= VChK-OGPU =

Russian Telegram channel

VChK-OGPU is an anonymous Russian milblogger Telegram channel, known for publishing alleged data breaches from Russian intelligence and security agencies (ВЧК-ОГПУ: VChK = Всероссийская чрезвычайная комиссия - All-Russian Extraordinary Commission or "Cheka"; OGPU = Объединенное государственное политическое управление - Joint State Political Directorate).

== History ==
Rising to prominence in 2019, it claims a high degree of insider knowledge; a number of its claims are unverifiable, but others have been corroborated by other sources.
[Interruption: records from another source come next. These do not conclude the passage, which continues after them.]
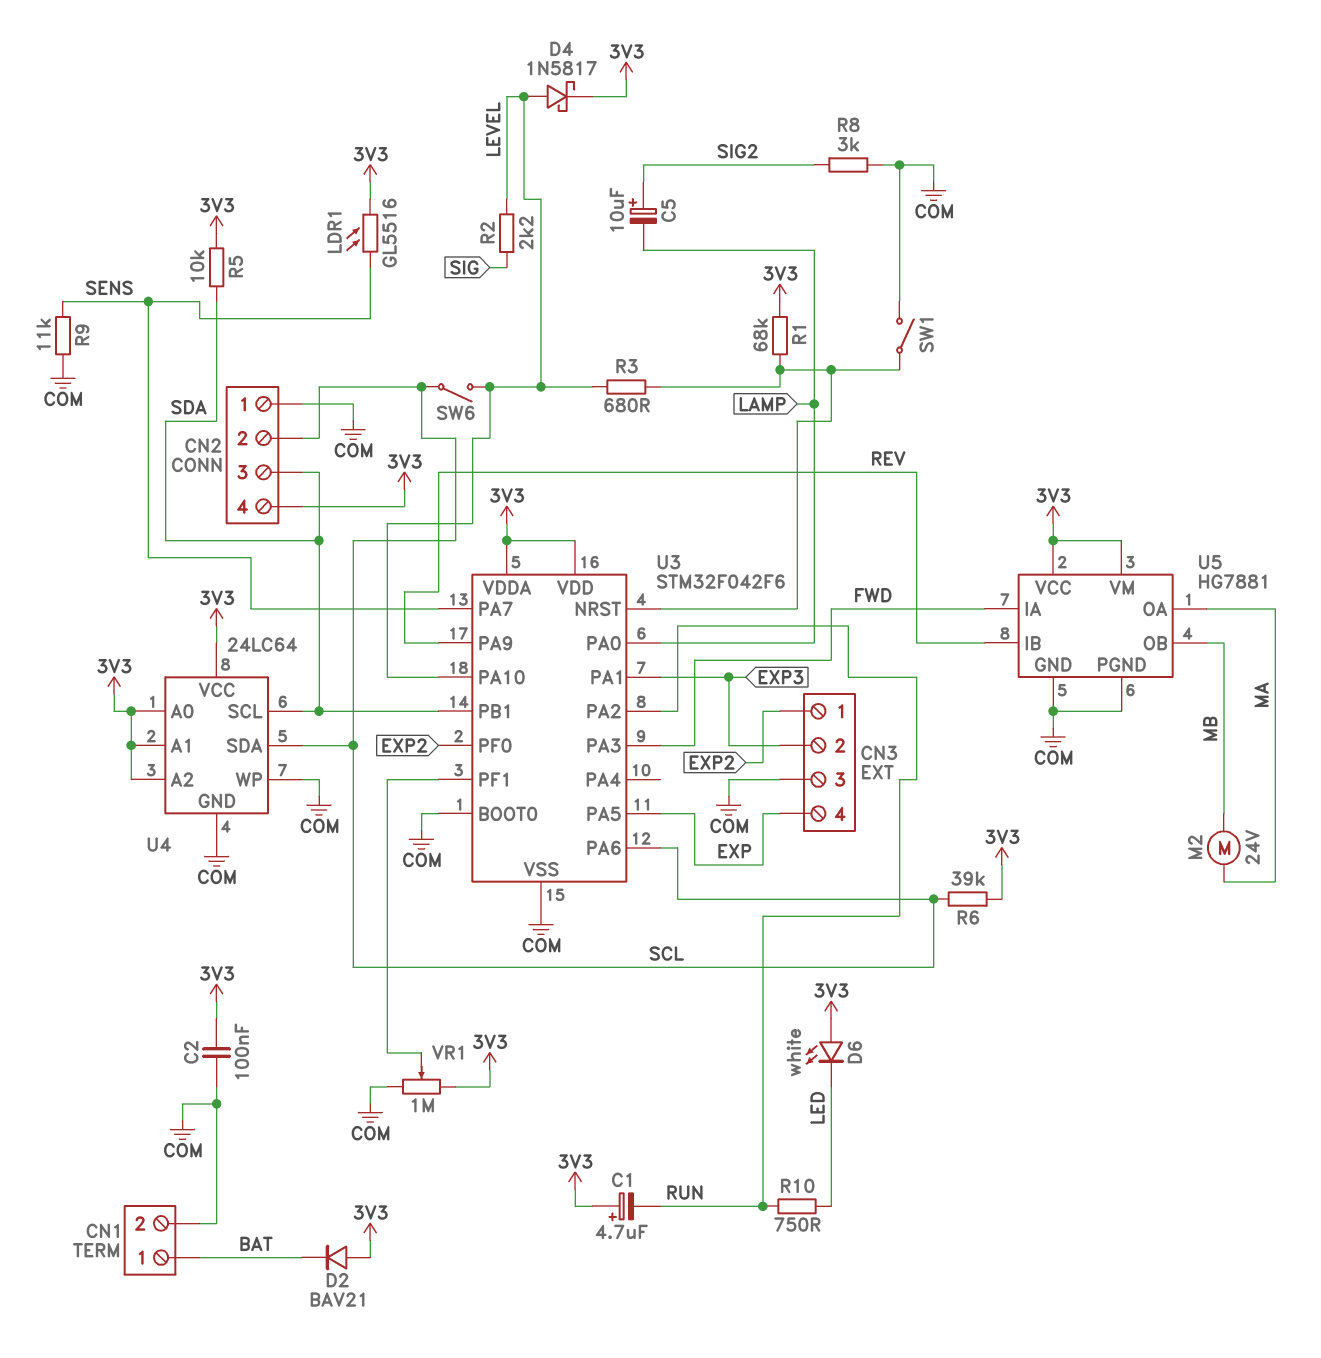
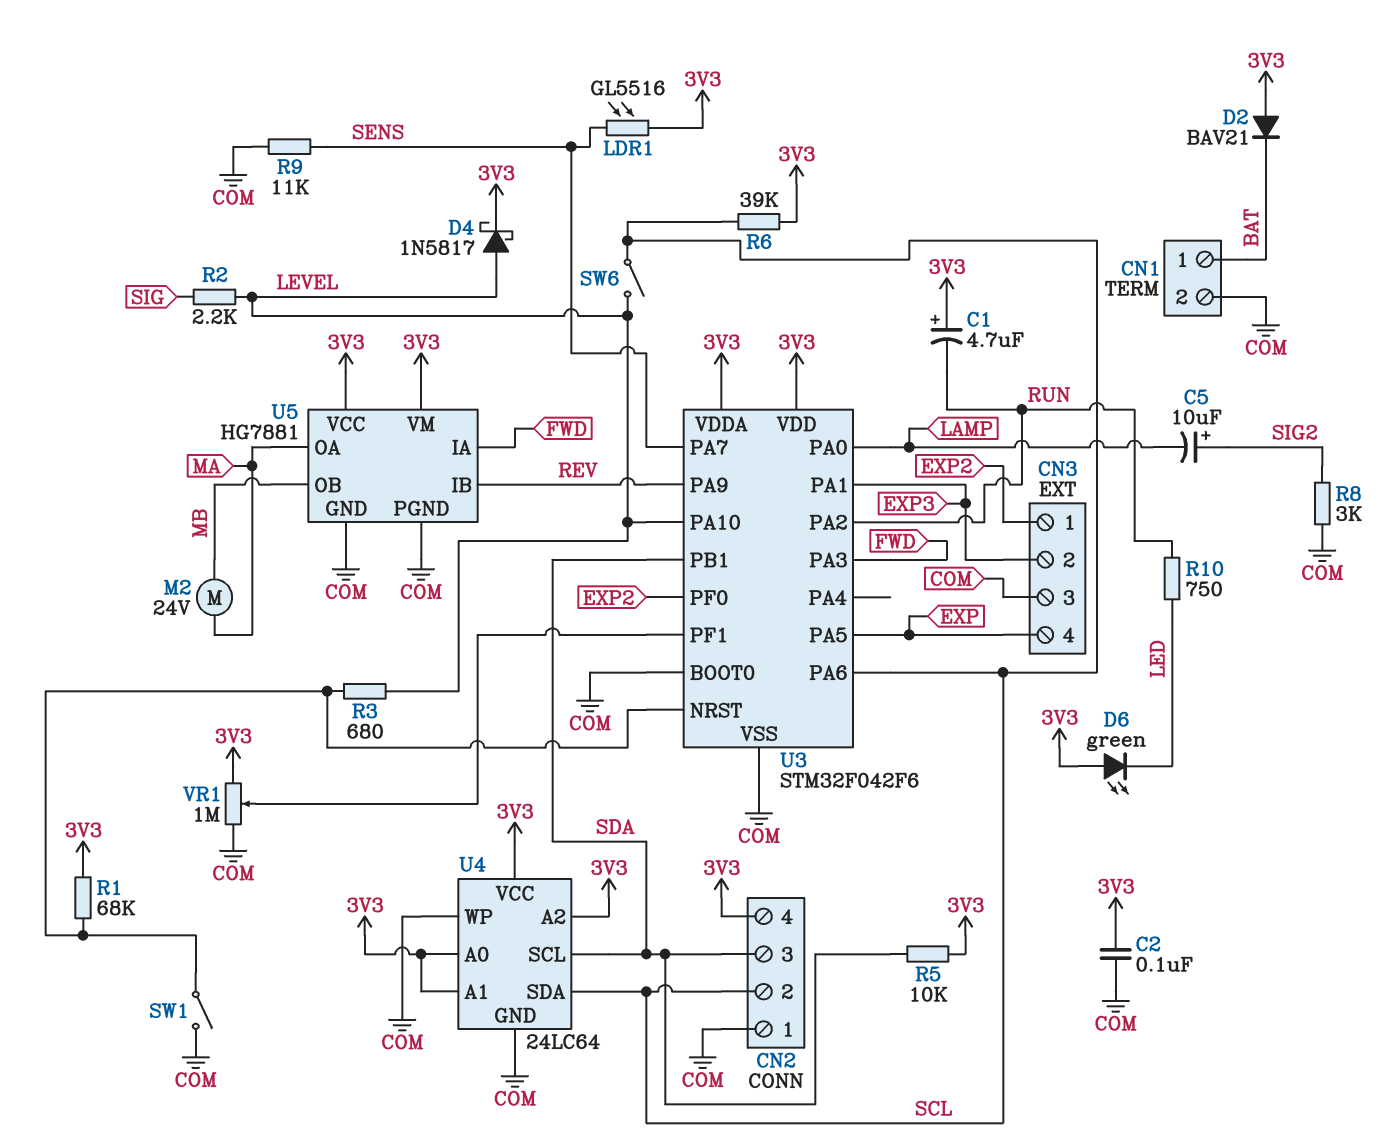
D6: LED white (A 3V3, K LED) -> LED green (A 3V3, K LED)

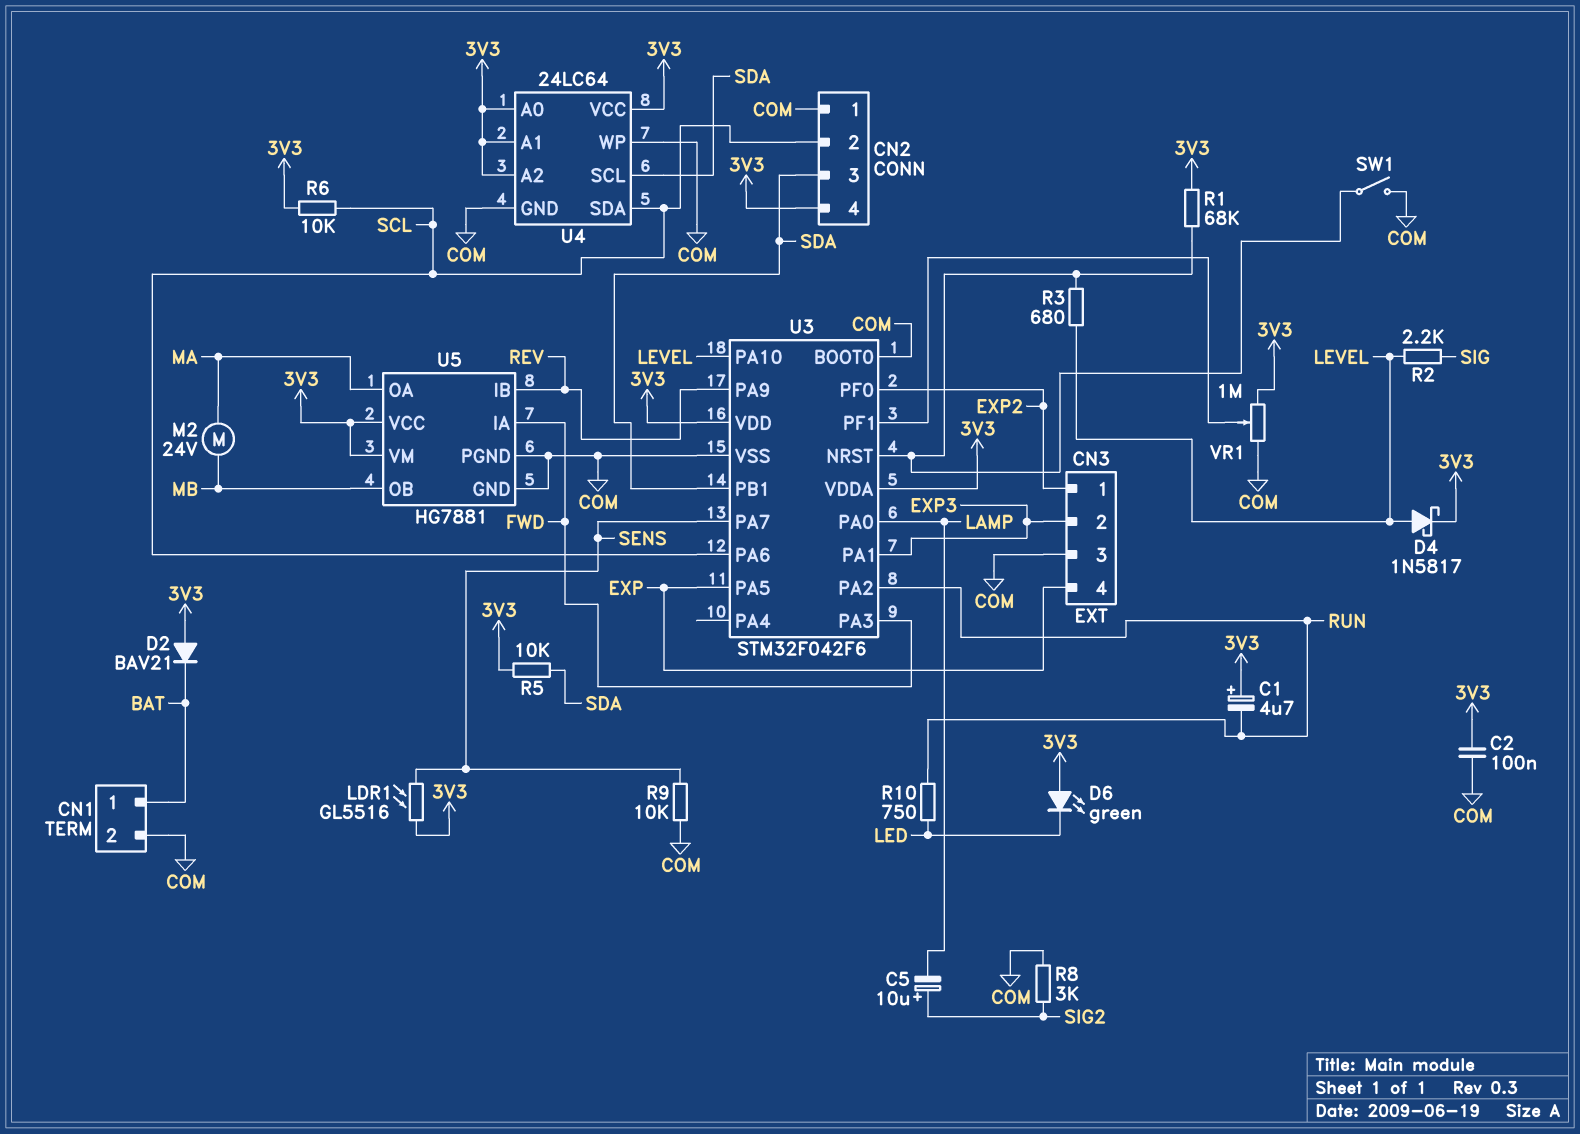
R6: 39k (3V3, SCL) -> 10k (3V3, SCL)
R9: 11k (COM, SENS) -> 10k (COM, SENS)
SW6: switch (LEVEL, SCL) -> none

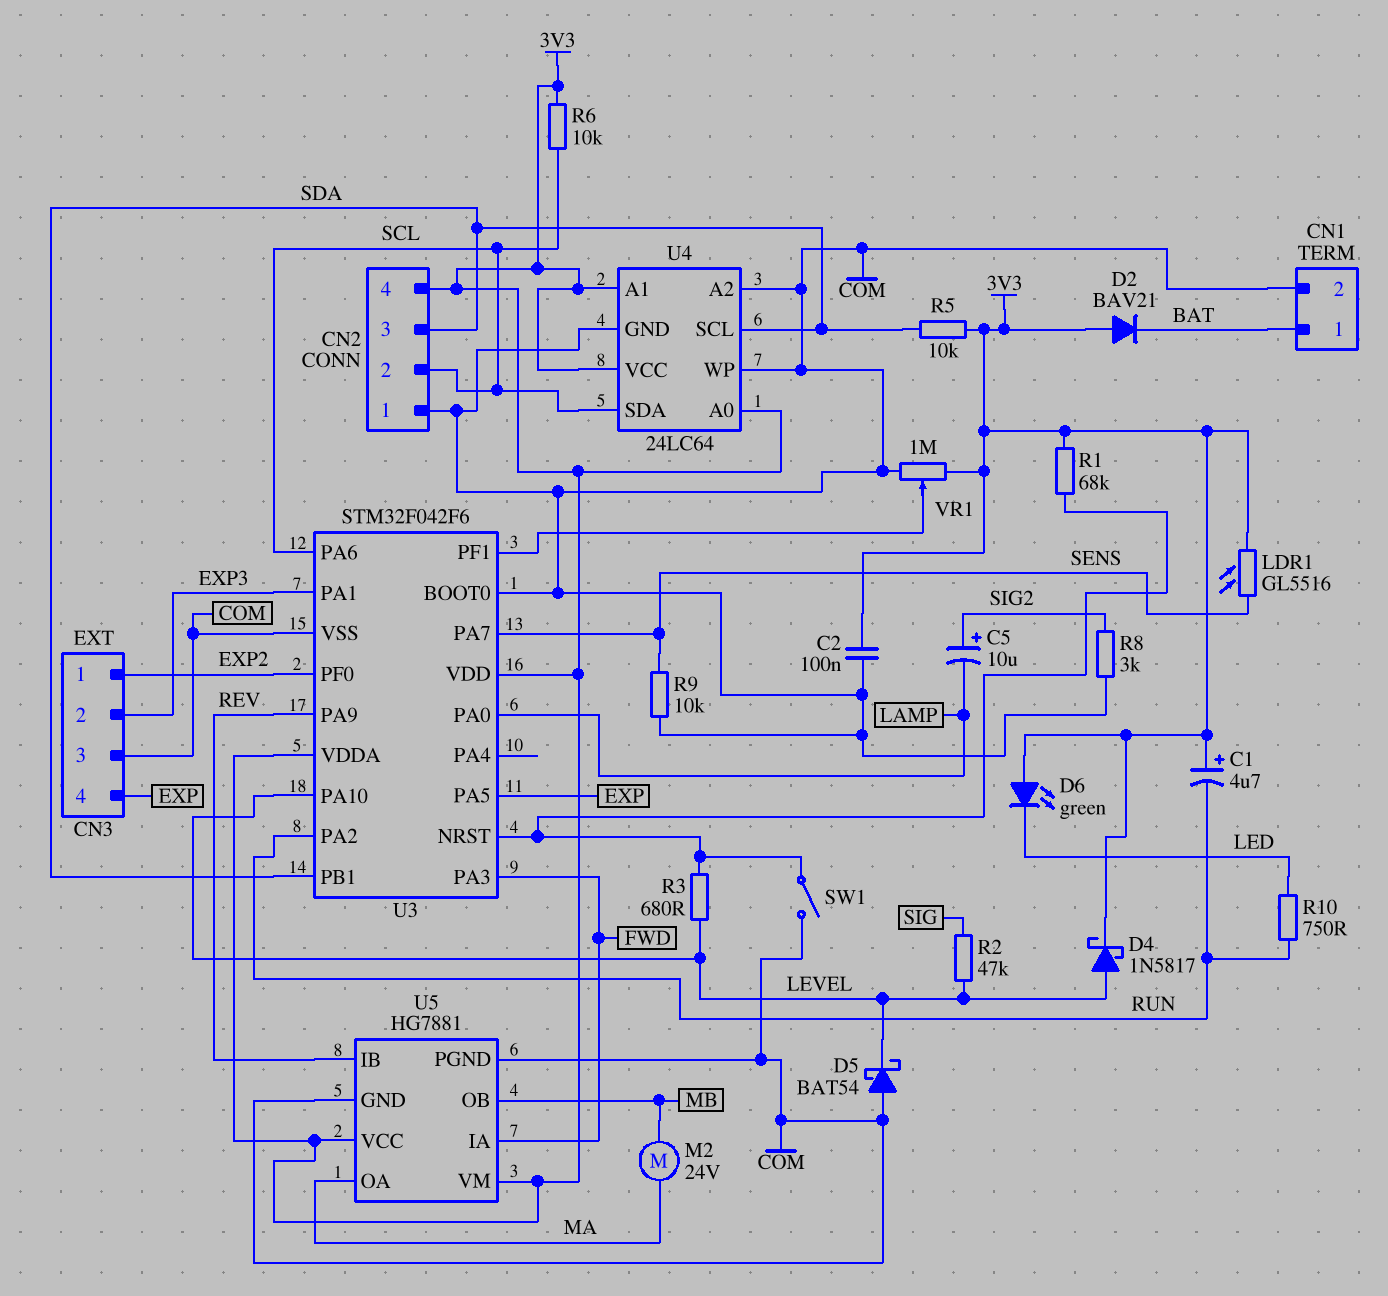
D5: none -> schottky BAT54 (A COM, K LEVEL)
R2: 2.2k (LEVEL, SIG) -> 47k (LEVEL, SIG)
U4 pin A2: 3V3 -> COM

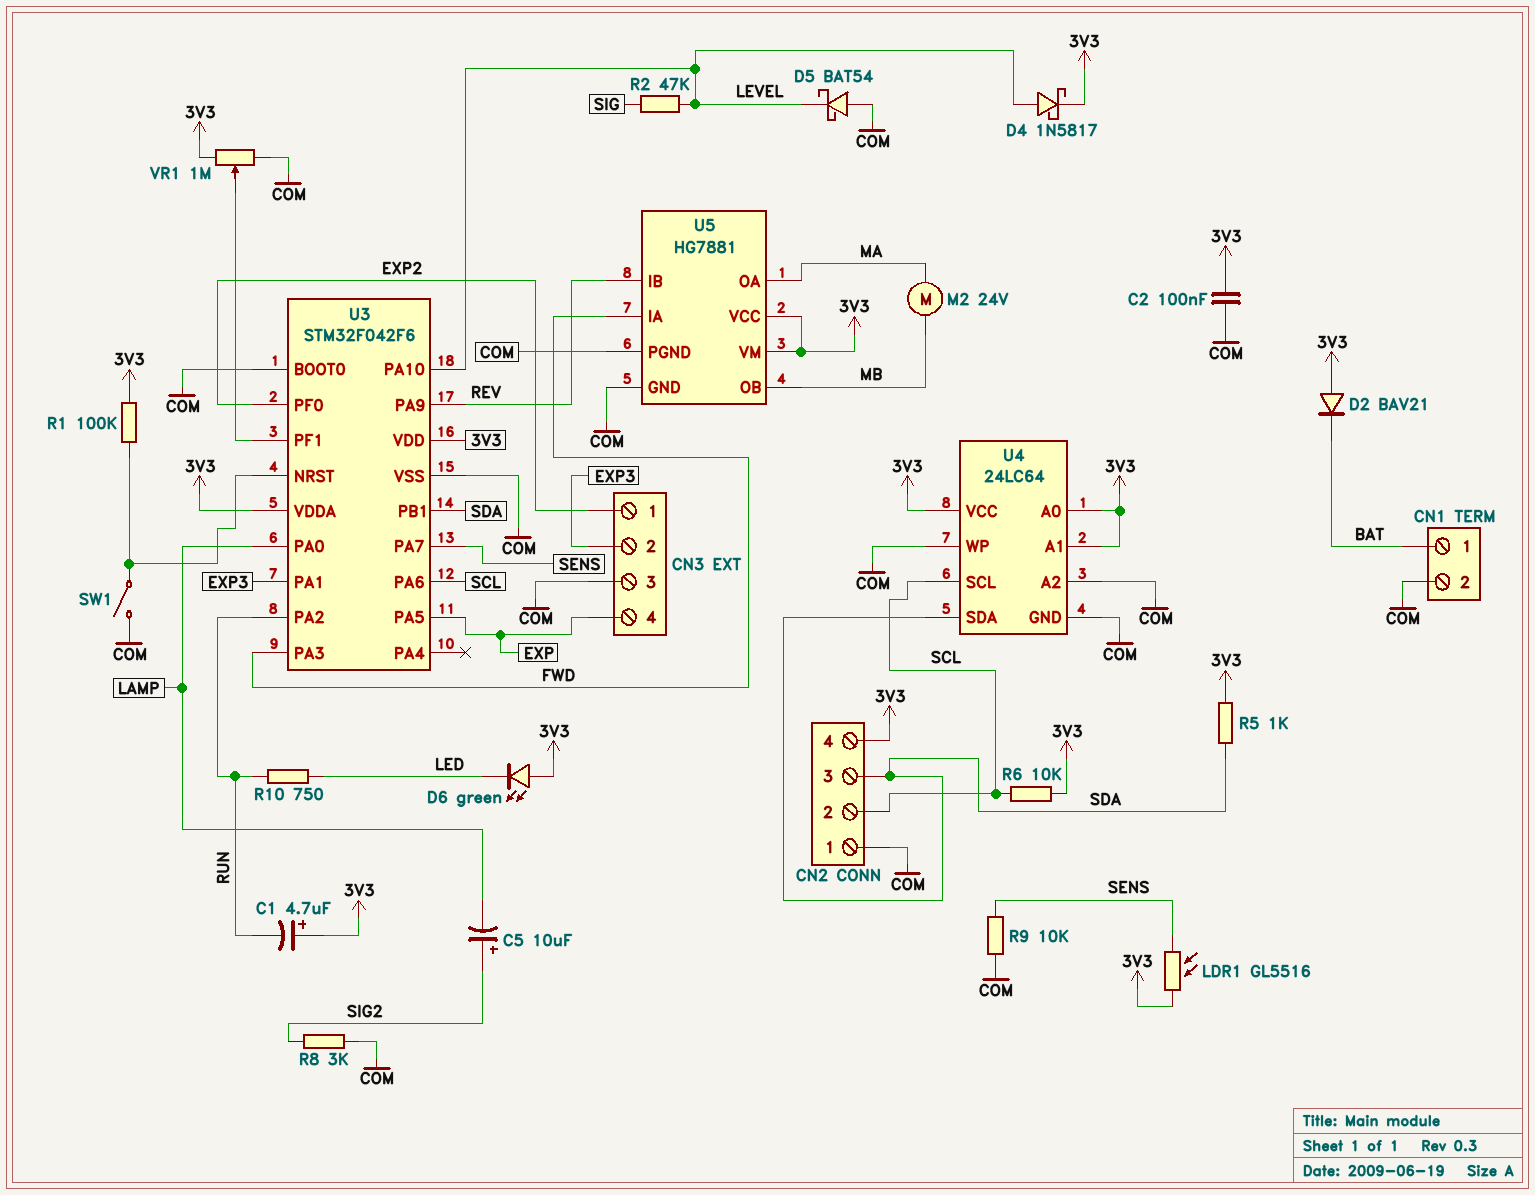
R1: 68k (3V3, U3/NRST) -> 100k (3V3, U3/NRST)
R3: 680 (LEVEL, U3/NRST) -> none
R5: 10k (3V3, SDA) -> 1k (3V3, SDA)
U4 pin SCL: SDA -> SCL
U4 pin SDA: SCL -> SDA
It is officially designated a "foreign agent" in Russia and faced calls from Russia's media regulator, Roskomnadzor, to take down material deemed to be "false information" or "extremist".

=== Blocking ===
On 7 April 2025, its Telegram channel was removed. At the time of its disappearance, the channel had over one million subscribers. According to statements made by the channel's administrators on their backup account, the channel was deleted without prior notice by Telegram staff, and the associated admin account was blocked at the request of Russian authorities. Telegram's press service told Mediazona that the channel may have been deleted by its owner as a result of allegedly unauthorised access. However, the channel's administrators rejected this, stating that they had sent dozens of emails and messages to Telegram, including to its press service, but had received no response. According to Mash, the Telegram channel may have been compromised by hackers—specifically, accessed and deleted—rather than blocked by Telegram's administration. Mash further said that the channel may have been taken over and erased, based on information provided by four individuals with ties to the cybersecurity field. Preliminary reports suggest that a group of professionals identified the phone number linked to the account, obtained a duplicate SIM card, gained access to the channel, and deleted it on 7 April 2025. The theory of a hack and deletion is indirectly supported by the channel's co-founder, Alexander Shvarev, who told the BBC that the SIM card associated with the channel was blocked around 1 a.m. between April 6 and 7. He noted that if Telegram itself had removed the channel, the SIM card would have remained active; SIM card blocking, he explained, typically occurs after a duplicate is issued.

== Investigations ==
The project is positioned as investigative and insider journalism, with its main topics being corruption, criminal case materials, abuse of power, personal connections of influential people in government and the special services, and extraordinary events. It is known for publishing documents which, according to the authors, are the full version of the investigator's draft decision to refuse to open a criminal case into the death of opposition figure Alexei Navalny in a Russian prison colony. Before the document was handed over to the politician's relatives and widow, Yulia Navalny, the symptoms were removed from the decision on his death. He is also known for his analysis of the activities of Yevgeny Prigozhin and his entourage. In particular, he published a video in which Prigozhin recruits prisoners to the Wagner Group to participate in the war in Ukraine.